Your assignment:
From the line containing "right ankle: (6, 181)" down to the line containing "right wrist: (23, 110)" in the records below, reproduce every line exactly, ends included, and omit all others.

=== Begin Enclosure ===

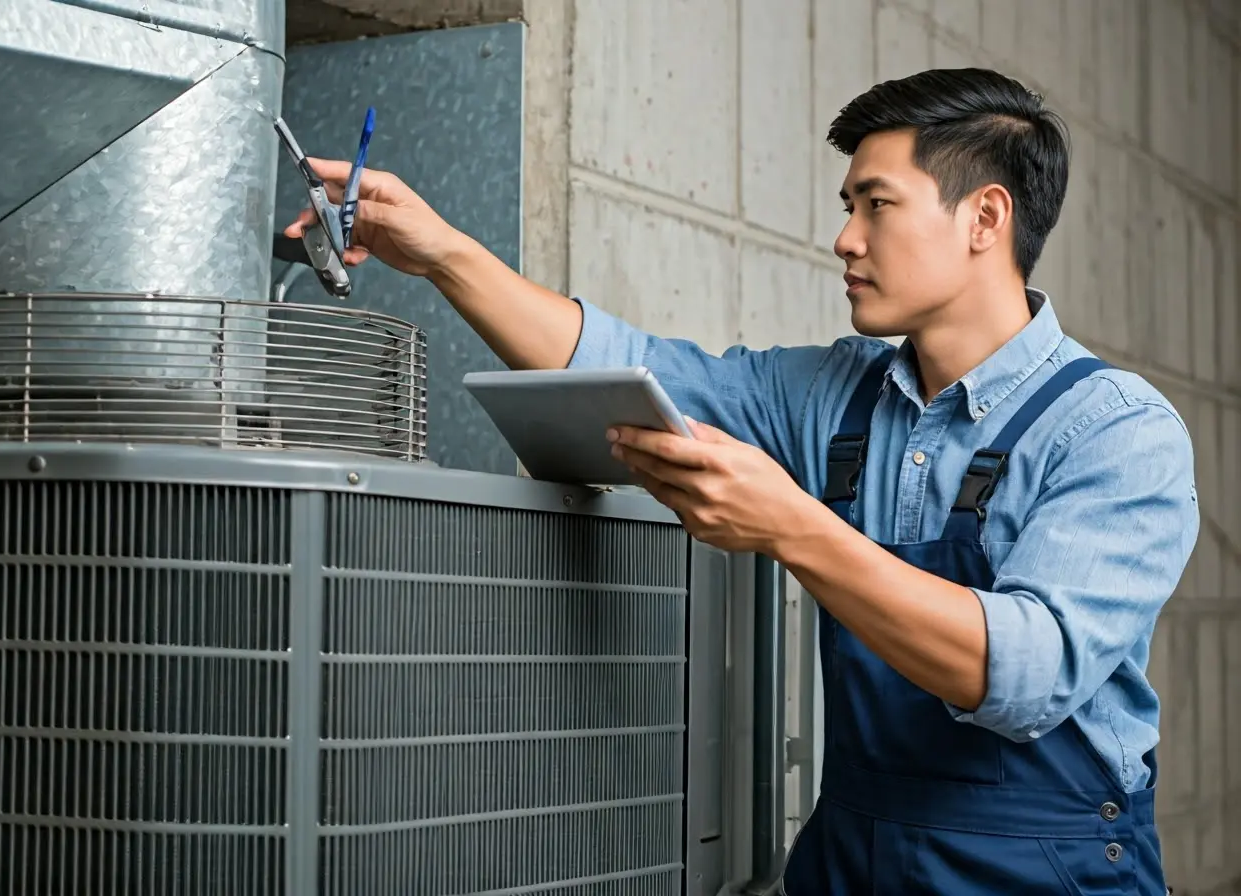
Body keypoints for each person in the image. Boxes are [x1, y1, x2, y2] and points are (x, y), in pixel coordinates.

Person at [285, 67, 1196, 895]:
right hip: (852, 859)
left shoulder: (1116, 431)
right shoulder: (834, 396)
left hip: (1043, 870)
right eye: (848, 205)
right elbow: (616, 362)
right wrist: (439, 249)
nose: (845, 239)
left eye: (876, 205)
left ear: (985, 220)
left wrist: (790, 524)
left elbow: (1023, 672)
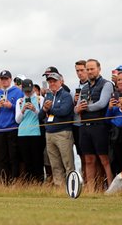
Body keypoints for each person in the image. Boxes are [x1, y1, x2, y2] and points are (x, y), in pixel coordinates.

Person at [75, 59, 114, 191]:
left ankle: (110, 187)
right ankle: (91, 189)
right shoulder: (84, 88)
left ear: (99, 69)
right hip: (85, 127)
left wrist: (85, 108)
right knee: (88, 159)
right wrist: (79, 108)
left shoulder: (107, 84)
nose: (90, 71)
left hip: (100, 126)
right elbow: (76, 108)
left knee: (104, 159)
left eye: (92, 69)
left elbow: (102, 103)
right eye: (88, 69)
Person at [38, 73, 74, 186]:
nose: (52, 83)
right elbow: (40, 116)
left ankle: (72, 187)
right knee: (55, 164)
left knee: (68, 163)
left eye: (54, 81)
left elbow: (64, 112)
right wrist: (44, 109)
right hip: (49, 133)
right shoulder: (48, 96)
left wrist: (50, 109)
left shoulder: (66, 95)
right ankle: (60, 187)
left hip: (63, 133)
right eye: (50, 81)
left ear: (61, 82)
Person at [0, 70, 24, 182]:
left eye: (6, 79)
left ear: (10, 79)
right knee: (2, 157)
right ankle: (6, 181)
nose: (4, 81)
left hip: (13, 128)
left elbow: (22, 109)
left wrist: (11, 106)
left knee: (13, 156)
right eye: (2, 79)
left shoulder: (17, 92)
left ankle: (15, 179)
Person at [15, 79, 44, 182]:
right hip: (22, 133)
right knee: (27, 161)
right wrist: (23, 110)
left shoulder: (40, 99)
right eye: (25, 91)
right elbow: (17, 120)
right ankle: (29, 183)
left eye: (29, 90)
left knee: (37, 159)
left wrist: (34, 109)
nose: (27, 92)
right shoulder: (19, 101)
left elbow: (42, 116)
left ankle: (39, 182)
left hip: (36, 133)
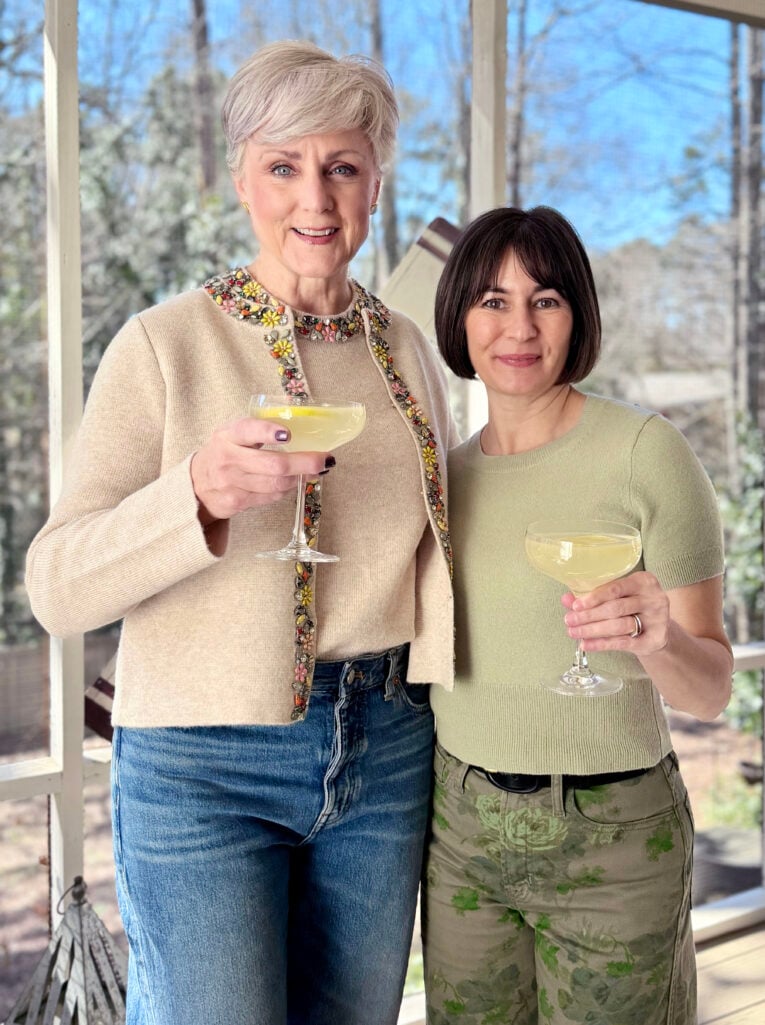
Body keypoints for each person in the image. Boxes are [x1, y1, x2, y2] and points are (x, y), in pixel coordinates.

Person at [25, 40, 456, 1025]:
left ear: (376, 182)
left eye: (343, 165)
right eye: (284, 165)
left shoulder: (407, 354)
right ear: (241, 181)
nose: (317, 196)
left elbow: (439, 549)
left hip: (387, 745)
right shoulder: (165, 345)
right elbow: (56, 584)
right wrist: (198, 493)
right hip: (201, 765)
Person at [422, 205, 733, 1025]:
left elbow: (709, 691)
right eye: (491, 300)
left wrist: (658, 636)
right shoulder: (441, 480)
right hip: (461, 836)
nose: (517, 325)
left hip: (616, 841)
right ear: (459, 317)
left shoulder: (646, 451)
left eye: (545, 298)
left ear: (577, 314)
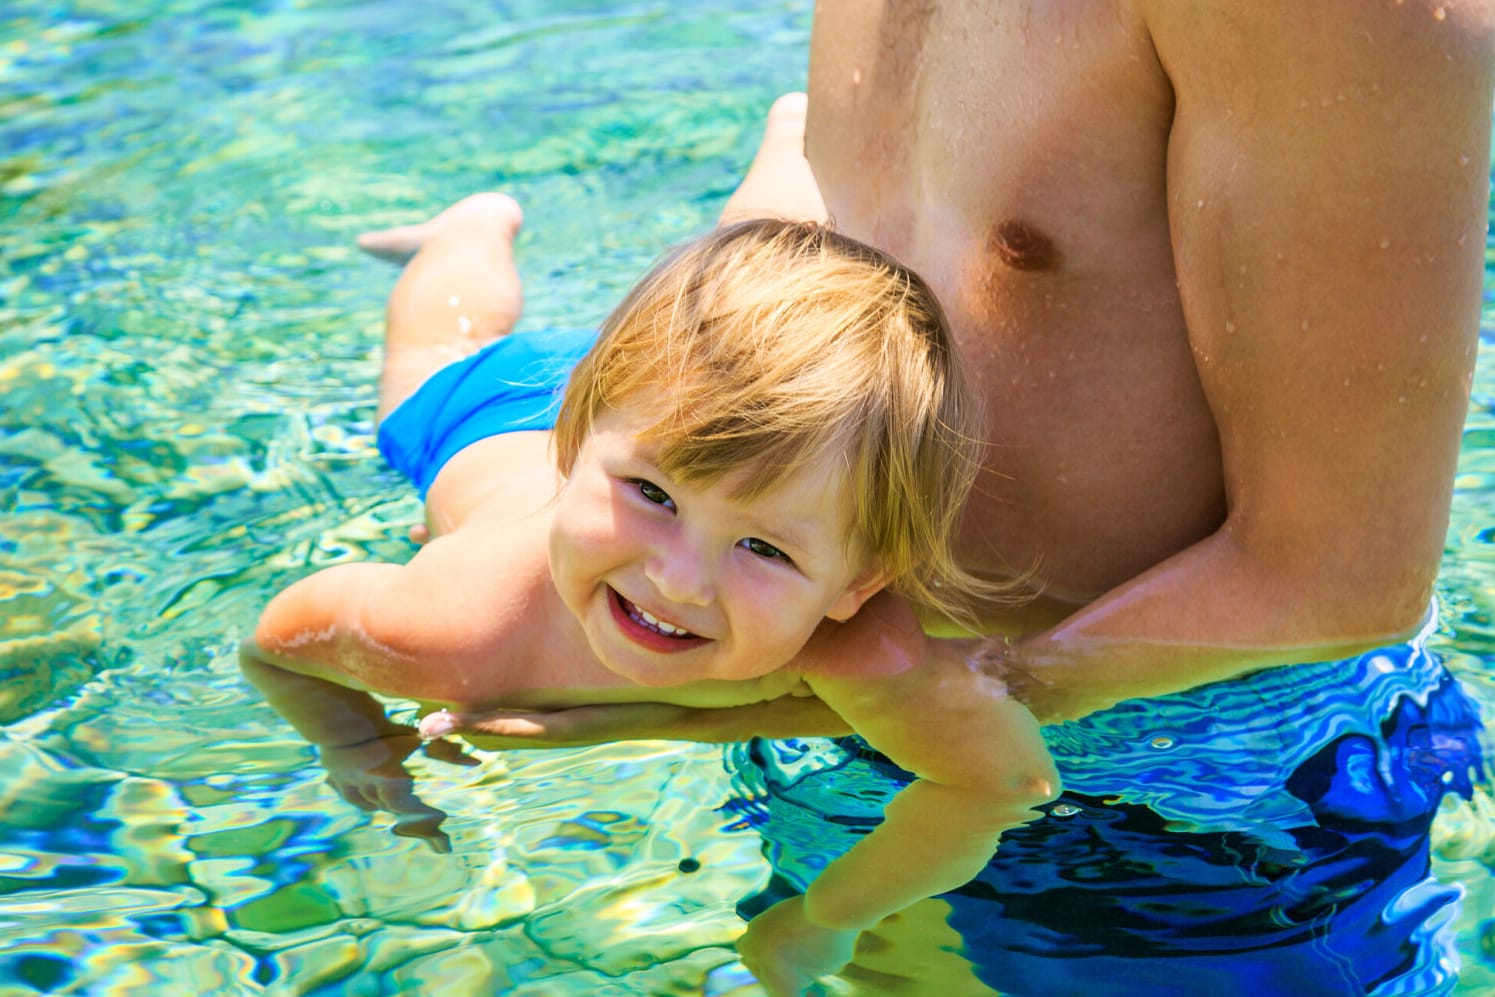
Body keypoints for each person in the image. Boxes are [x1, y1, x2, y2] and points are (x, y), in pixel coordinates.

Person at [423, 3, 1495, 994]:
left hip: (1194, 809)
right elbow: (851, 233)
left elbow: (1339, 576)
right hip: (869, 701)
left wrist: (872, 703)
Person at [240, 199, 1060, 982]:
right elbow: (278, 648)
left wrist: (828, 916)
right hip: (491, 414)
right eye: (651, 500)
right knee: (434, 348)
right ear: (573, 440)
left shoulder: (857, 646)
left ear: (857, 583)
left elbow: (1003, 782)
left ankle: (785, 148)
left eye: (762, 548)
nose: (677, 581)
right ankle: (465, 233)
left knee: (764, 262)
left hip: (662, 414)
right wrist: (358, 746)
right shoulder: (450, 634)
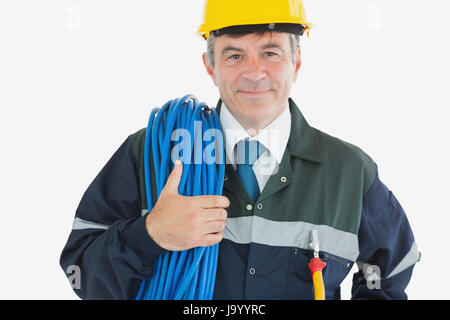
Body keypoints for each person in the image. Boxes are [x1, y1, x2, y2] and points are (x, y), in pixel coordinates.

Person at [60, 0, 420, 299]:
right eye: (234, 56)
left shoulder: (348, 171)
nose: (254, 72)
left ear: (296, 62)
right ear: (210, 66)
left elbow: (392, 268)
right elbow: (80, 271)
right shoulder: (151, 154)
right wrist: (149, 235)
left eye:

=== End Enclosure ===

Exercise solution:
right ankle: (6, 181)
nose: (4, 81)
left hip: (13, 128)
left elbow: (22, 109)
left wrist: (11, 106)
left knee: (13, 156)
right eye: (2, 79)
left shoulder: (17, 92)
left ankle: (15, 179)
Person at [15, 79, 44, 182]:
right hip: (22, 133)
right knee: (27, 161)
right wrist: (23, 110)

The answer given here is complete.